The reason I used the channel with buffer is that: in a corner case, say there is a delay of respond from Raft, and the waiting request is timeout. The related inner channel is going to be removed from map and wait for garbage collection. But just before this happens (before the request holds the lock, to be more specifically), the respond comes to the external channel and the listener catches it, holds the lock successfully, and picks up the inner channel to send a message via it. The inner channel just picked up, however, has been abandoned in fact, and if there is no buffer, the message sent via it would not be consumed, and the listener would be stuck there, which forms a deadlock. In this way, with the buffer, no matter the channel has been abandoned for timeout reason or not, the listener would move on immediately after sending a message via it. And because of the guarantee of that an inner channel would be used at most once, 1is enough for the buffer size.

Details could be ignored

At very first, I used Raft's Start function to get the index and check whether it is the leader firstly, and then I initialized a channel and recorded the channel in a map, as well as the expected command. Though working fine without leading any failure in Lab tests, it is still a bad design, or even just a wrong design. This is because the commit of the very command could come to the listener prior to the map-related values set. In fact, it always costs more time for Raft to commit the command than setting these channels and records, but we could not exclude the possibility.

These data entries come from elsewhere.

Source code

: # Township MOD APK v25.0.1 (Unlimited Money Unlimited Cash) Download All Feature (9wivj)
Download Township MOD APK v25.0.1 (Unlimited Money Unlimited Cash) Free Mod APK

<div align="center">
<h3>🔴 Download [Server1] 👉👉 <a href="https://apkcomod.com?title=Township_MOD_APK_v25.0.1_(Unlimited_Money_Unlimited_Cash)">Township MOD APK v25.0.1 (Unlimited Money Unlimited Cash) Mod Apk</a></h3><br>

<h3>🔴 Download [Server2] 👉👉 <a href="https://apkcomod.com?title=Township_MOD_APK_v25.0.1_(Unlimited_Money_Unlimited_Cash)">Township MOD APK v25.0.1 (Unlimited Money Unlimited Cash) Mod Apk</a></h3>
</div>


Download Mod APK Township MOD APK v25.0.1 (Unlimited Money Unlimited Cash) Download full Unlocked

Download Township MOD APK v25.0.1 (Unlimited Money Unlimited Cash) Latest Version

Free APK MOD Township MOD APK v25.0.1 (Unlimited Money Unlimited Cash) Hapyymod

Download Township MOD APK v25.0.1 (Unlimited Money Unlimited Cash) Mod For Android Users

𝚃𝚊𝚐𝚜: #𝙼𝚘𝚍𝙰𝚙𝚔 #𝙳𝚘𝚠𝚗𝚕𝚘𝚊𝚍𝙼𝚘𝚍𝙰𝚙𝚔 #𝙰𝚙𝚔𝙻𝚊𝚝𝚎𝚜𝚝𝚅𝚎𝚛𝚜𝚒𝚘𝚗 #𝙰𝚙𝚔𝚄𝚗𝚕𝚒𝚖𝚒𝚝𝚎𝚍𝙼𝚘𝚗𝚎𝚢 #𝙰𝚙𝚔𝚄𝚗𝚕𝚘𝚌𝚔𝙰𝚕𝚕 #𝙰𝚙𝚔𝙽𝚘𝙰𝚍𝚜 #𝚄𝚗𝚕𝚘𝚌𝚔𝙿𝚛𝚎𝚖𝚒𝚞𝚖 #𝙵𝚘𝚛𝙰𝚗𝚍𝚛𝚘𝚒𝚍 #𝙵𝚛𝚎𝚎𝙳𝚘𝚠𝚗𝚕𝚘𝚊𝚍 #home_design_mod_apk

In this way, I changed to use Raft's State function to check whether this instance is leader or not. If so, I would then firstly initialize maps and then invoke the Start function. Instead of using index returned by Start as maps' key, I used client id and sequence is, and the map looks like:

channelMap
|--requestMap1 (clientId: xxx)
|----channel1 (seqId: 1)
|----channel2 (seqId: 2)
|--requestMap2 (clientId: yyy)
|----channel3 (seqId: 2)
|----channel4 (seqId: 3)
  

I also extracted common functions to deal with map-related operations, including initialization, checking, deleting and internal message sending.

No matter what design we want to take, the key is unmodified: make sure each request has at least one respond. In the former design, there could an internal message for all duplicated client requests; in the latter design, there would only be only one internal message for the latest request among duplicated client requests. So that in both designs, the key could be guaranteed, though in different formats.

Lab Result

Lab 3 is much easier compared to Lab 2, if the implementation of Raft is solid enough. Or it would be a nightmare to face both logs printed by Raft and server side to analysis their behaviors to find out the bug. It is important to believe your Raft instance would always respond correctly, and only then could you focus on the server side.

My code finally passed all the Lab 3 tests in about 450 seconds on my Mac. I have to say these Labs, Lab 2 and Lab 3, helped me make amazing improvement in the understanding of Raft and distributed system. There are no words could be used to describe my feelings after I finally made it, which I used to think I could not finish it by myself at the very beginning.